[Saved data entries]

═══

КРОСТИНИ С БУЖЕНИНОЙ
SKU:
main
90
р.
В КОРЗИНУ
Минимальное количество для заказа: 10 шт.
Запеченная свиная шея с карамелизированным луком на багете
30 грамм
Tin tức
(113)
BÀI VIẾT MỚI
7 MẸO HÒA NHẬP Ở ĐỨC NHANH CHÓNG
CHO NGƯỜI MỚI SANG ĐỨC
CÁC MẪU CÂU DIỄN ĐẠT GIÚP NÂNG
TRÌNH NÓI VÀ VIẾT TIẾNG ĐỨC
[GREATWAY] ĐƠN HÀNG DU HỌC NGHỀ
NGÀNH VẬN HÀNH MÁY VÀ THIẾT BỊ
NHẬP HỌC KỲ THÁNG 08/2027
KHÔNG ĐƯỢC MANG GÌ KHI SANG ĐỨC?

═══

## PROBLEM STATEMENT
Set the records above down again. Match them exactly.

## YOUR RESPONSE
КРОСТИНИ С БУЖЕНИНОЙ
SKU:
main
90
р.
В КОРЗИНУ
Минимальное количество для заказа: 10 шт.
Запеченная свиная шея с карамелизированным луком на багете
30 грамм
Tin tức
(113)
BÀI VIẾT MỚI
7 MẸO HÒA NHẬP Ở ĐỨC NHANH CHÓNG
CHO NGƯỜI MỚI SANG ĐỨC
CÁC MẪU CÂU DIỄN ĐẠT GIÚP NÂNG
TRÌNH NÓI VÀ VIẾT TIẾNG ĐỨC
[GREATWAY] ĐƠN HÀNG DU HỌC NGHỀ
NGÀNH VẬN HÀNH MÁY VÀ THIẾT BỊ
NHẬP HỌC KỲ THÁNG 08/2027
KHÔNG ĐƯỢC MANG GÌ KHI SANG ĐỨC?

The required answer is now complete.